Writing process research seeks to understand the cognitive processes that underlie final output by examining the actions that take place during the writing process. Such studies may focus on different elements and have specific purposes. For instance, fluency features, including automatically processed linguistic elements (e.g., multiword sequences; Perez-Bettan, 2015; Wray, 2002), and disfluency features, such as pauses and revisions (Baaijen & Galbraith, 2018; Cislaru & Olive, 2018; Ellis & Yuan, 2004), may be investigated.

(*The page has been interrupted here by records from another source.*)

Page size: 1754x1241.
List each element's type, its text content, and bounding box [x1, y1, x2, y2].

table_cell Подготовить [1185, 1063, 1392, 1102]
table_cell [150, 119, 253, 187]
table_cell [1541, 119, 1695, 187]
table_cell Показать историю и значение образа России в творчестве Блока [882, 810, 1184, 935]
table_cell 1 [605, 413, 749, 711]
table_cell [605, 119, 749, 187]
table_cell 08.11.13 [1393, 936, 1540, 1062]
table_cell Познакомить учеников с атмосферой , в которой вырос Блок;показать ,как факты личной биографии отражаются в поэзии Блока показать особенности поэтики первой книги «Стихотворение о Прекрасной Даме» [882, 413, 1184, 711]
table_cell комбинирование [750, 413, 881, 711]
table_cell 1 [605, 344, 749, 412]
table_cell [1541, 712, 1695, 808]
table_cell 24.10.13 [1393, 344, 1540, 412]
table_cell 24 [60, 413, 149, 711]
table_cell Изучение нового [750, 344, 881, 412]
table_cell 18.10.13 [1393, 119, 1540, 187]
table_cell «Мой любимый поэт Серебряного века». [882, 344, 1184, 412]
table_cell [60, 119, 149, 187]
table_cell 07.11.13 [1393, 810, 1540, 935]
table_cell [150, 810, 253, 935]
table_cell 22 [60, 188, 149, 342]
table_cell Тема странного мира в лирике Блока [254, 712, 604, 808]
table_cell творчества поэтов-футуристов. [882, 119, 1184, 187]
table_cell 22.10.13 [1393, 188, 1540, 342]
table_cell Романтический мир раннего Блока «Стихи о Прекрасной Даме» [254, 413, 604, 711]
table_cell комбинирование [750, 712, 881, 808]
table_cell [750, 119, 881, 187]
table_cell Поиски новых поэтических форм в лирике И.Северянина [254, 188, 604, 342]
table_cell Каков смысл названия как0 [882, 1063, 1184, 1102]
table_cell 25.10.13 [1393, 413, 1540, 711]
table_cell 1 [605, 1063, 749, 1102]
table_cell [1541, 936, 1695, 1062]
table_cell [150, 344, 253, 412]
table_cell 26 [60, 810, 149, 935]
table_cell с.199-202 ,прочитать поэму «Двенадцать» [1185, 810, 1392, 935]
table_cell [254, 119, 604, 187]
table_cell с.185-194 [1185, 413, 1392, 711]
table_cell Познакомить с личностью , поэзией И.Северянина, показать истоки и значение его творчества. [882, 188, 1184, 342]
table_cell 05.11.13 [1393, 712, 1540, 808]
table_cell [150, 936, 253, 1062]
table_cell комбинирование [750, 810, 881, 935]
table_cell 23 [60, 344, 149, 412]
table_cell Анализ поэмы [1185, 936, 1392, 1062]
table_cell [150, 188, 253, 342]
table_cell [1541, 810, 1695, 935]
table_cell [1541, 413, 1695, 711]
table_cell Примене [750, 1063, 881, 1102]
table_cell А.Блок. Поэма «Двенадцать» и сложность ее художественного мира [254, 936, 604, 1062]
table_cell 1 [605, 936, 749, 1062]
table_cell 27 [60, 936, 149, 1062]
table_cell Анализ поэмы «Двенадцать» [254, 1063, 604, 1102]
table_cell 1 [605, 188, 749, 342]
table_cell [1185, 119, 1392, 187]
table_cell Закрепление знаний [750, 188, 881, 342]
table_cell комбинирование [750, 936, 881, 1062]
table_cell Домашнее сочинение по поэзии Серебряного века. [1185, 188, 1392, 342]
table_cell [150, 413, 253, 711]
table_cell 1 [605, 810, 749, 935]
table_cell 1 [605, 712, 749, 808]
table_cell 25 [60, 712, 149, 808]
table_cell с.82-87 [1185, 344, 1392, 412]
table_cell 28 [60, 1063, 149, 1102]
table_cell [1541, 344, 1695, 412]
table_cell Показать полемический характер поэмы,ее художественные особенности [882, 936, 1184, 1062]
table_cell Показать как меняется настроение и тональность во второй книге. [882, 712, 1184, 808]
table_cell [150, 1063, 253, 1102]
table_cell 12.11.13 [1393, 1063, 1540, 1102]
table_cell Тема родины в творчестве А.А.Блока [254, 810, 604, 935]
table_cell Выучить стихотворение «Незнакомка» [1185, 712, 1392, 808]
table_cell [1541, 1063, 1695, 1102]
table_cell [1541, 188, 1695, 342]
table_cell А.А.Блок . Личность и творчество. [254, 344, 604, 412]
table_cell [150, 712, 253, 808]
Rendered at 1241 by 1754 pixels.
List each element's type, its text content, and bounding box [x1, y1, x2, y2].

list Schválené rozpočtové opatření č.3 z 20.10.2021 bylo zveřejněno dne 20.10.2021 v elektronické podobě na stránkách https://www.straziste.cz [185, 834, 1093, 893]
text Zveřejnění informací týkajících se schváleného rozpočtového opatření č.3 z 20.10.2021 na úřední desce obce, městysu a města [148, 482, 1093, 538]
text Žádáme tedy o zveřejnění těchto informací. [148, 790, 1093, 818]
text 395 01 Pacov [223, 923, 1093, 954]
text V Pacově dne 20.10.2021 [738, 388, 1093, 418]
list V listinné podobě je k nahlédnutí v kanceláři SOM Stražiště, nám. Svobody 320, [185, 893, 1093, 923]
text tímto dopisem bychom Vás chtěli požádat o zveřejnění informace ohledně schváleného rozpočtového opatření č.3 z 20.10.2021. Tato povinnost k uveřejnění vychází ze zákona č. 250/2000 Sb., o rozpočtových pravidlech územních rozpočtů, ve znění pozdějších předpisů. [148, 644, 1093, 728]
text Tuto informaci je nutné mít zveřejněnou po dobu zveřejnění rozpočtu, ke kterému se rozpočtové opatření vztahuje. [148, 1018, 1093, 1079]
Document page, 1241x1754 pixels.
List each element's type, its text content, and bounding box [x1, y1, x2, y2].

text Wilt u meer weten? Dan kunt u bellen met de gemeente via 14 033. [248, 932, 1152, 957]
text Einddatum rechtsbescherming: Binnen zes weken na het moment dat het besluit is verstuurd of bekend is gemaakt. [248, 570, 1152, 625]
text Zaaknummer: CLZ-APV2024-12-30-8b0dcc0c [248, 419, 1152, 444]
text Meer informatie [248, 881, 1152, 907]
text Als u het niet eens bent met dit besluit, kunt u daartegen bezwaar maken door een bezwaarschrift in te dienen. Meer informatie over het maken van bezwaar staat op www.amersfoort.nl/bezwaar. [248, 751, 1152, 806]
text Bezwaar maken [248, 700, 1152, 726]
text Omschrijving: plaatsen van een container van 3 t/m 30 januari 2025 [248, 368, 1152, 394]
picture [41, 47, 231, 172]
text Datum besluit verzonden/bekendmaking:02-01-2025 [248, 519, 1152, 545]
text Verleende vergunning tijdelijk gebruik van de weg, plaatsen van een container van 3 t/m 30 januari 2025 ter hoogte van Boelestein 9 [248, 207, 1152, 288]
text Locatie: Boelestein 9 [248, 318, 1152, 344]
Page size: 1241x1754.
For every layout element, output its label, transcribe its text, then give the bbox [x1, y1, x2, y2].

Fluency in writing is a cognitive process that can be studied through the relationships between uninterrupted text production—also known as bursts (i.e., an index of fluent writing)—pauses, and revisions (Cislaru & Olive, 2018). Pauses tend to be more frequent, and bursts tend to be shorter in second language (L2) compared to first language (L1) writing (Chenoweth & Hayes, 2001). Following conventions in writing research, we adopted a pause threshold of ≥ 2 seconds for cognitive pauses when studying bursts, as this pause length is considered a mental preparation of the text from a psycholinguistic point of view (Cislaru & Olive, 2018).